A chain-link fence topped with barbed wire separated Paisano Drive from the Rio Grande.  On the opposite side of the thoroughfare, another chain-link fence, this one crowned with razor wire, blocked access to the tracks―tempting, no doubt, to a hungering undocumented citizen of Mexico―of the Southern Pacific Railroad’s main line. 

Now began the swarm of United States Border Patrol vehicles variously crawling and scurrying everywhere.  When not in motion, the vehicles were idling, their cabs comfortably air-conditioned, under metal lean-tos at the Rio’s edge.  The scene depressed me: Here were armed employees of the United States government darting about with, it seemed to me, the absurd purpose of arresting and deporting people who merely wanted to clean American motel rooms, milk American cows, hoe American onion fields, and pick and sort American chile peppers. 

The simplistic view of a liberal new-arrival. 

Although considerable stretches of El Paso exhibited signs of poverty and decay, compared to dusty, smoky Juárez, El Paso, with its typically American abundance of steel and glass, gleamed.  And I’d seen enough of, say, the Texas Panhandle to the north to know that El Paso’s overwhelming Latino population made the city look and feel far more New Mexican than Texan.   

More days, more impressions.  Up and down the Mesilla Valley, murals―grand, colorful, ambitious, and frequently honoring Mexican history―graced the walls of even the humblest businesses.  At Charlie’s, a little Mexican restaurant in Anthony, Texas, a six-by-twenty-foot mural on the dining room wall featured a buff, golden, bare-chested man in a giant headdress―undoubtedly Moctezuma II―reclining on a verdant hillside on the outskirts of a many-templed city.  In his arms swooned a voluptuous woman―no doubt one of his wives, concubines, or queens―her full lips about the width of a Chubby’s burrito from his.  Elsewhere in the elaborate mural, a jinete, or horseman―the revolutionary Pancho Villa or Emiliano Zapata?―brandished a rifle.  There were iconic images of El Paso and Juárez, including the Santa Fe Street bridge linking the two cities, and the 40-foot-tall limestone statue of Christ atop Sierra de Cristo Rey in Sunland Park, New Mexico, which borders west El Paso.  On the north wall of the room a smaller mural depicted a humbler scene: the open door of a casa,revealing a cigarillo-smoking hombre reading by lamplight, his hat and dog at his feet. 

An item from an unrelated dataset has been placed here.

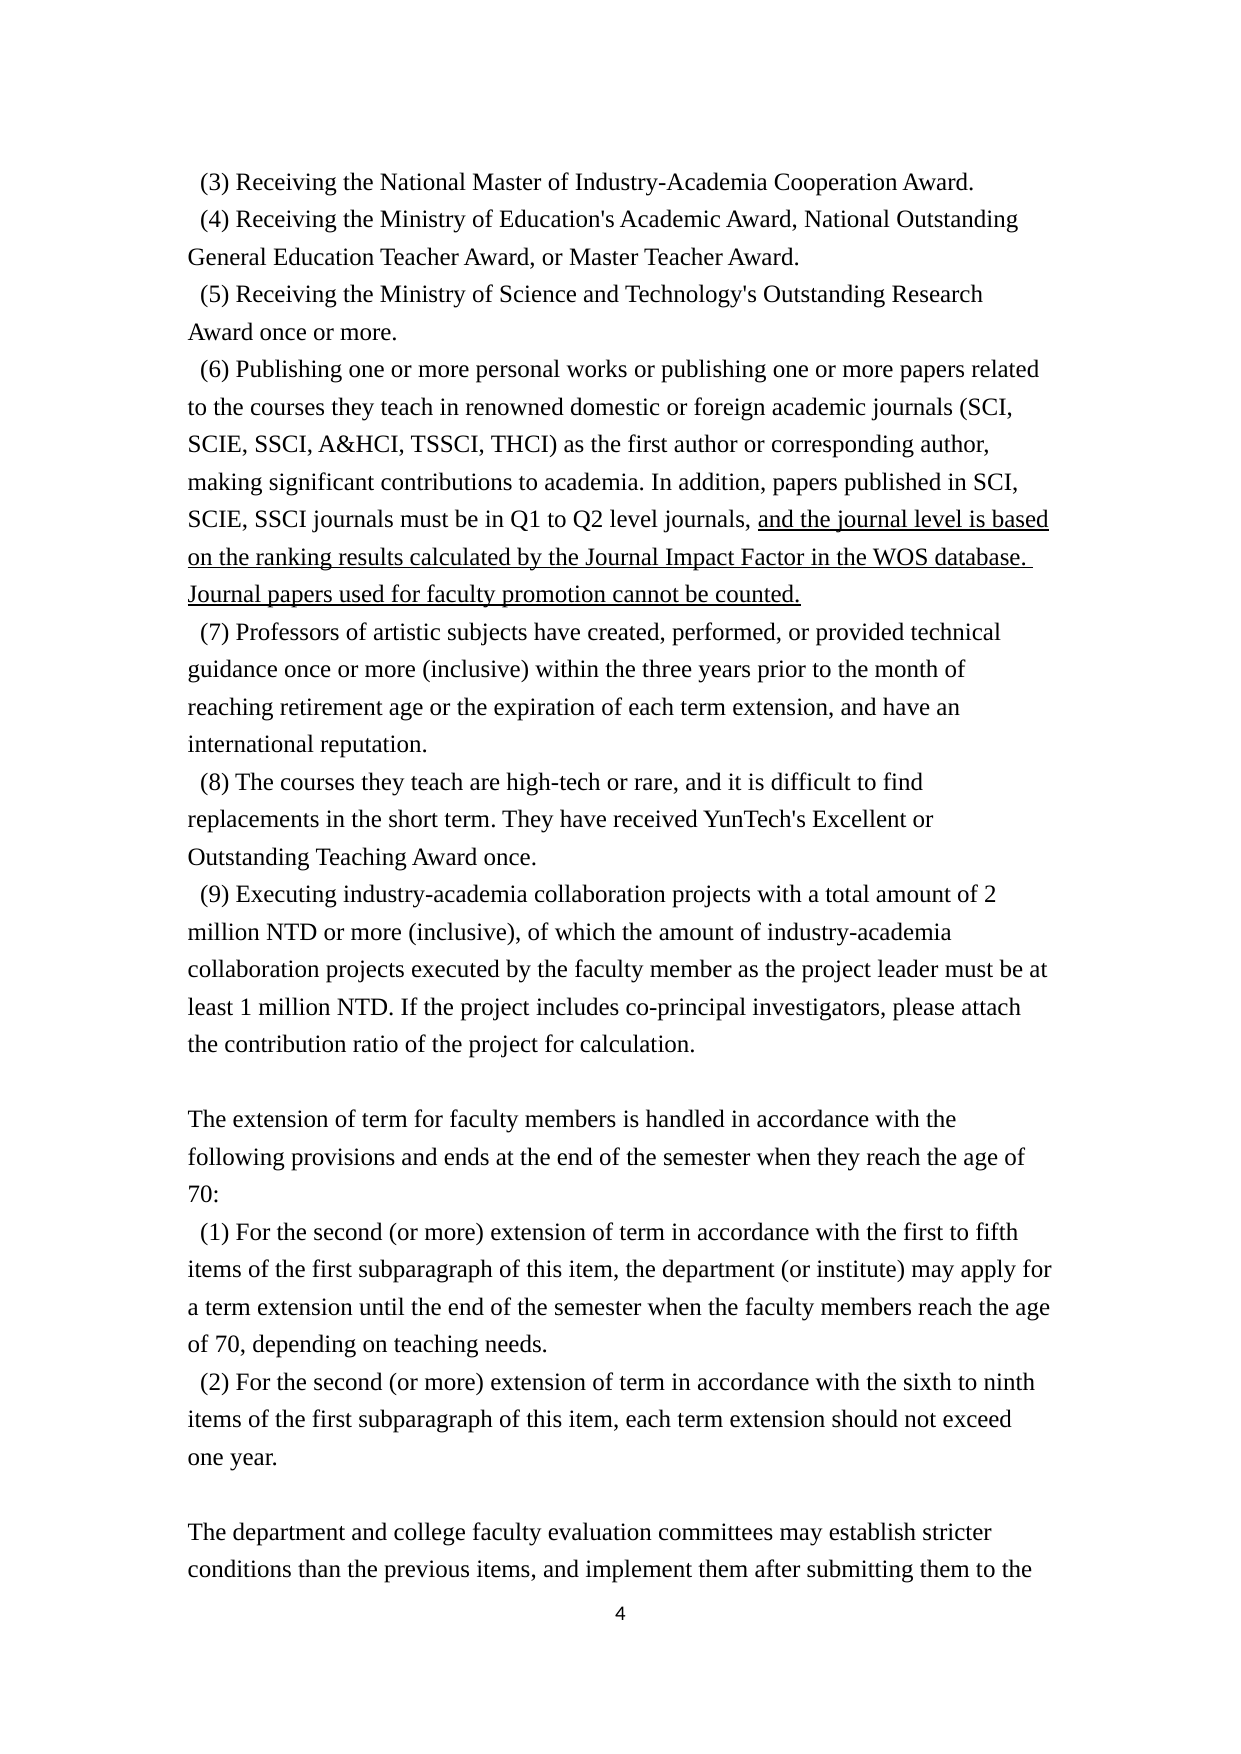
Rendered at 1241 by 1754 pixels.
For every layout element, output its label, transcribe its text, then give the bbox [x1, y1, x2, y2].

Purely commercial art saluting the area’s history was typified by the sign for El Pollo Ranchero, a fast-food restaurant in west El Paso, which depicted a menacing chicken with narrow eyes and―never mind the gender incongruity―a Zapatista mustache.  Wearing a ten-gallon hat, this take-no-prisoners fowl was armed with two holstered six-guns, and both wings were ready to draw.  One law-and-order pollo, all right . . . about to be plucked, chopped, grilled, and served up hot and spicy in a tortilla.  ¡Buen provecho! 

Meanwhile, in a different cultural vein, a large billboard along I-10, just south of the Anthony exit, advertised an El Paso “gentlemen’s club”―that is, a titty bar―that invited its prospective customers―“gentlemen” through and through, of course―to “FEEL THE POWER!” 

No subtlety there.  Machismo in full―and weird―bloom.   


[1] Since then, the white-winged dove has expanded its territory northward and today is well-established in Albuquerque as well.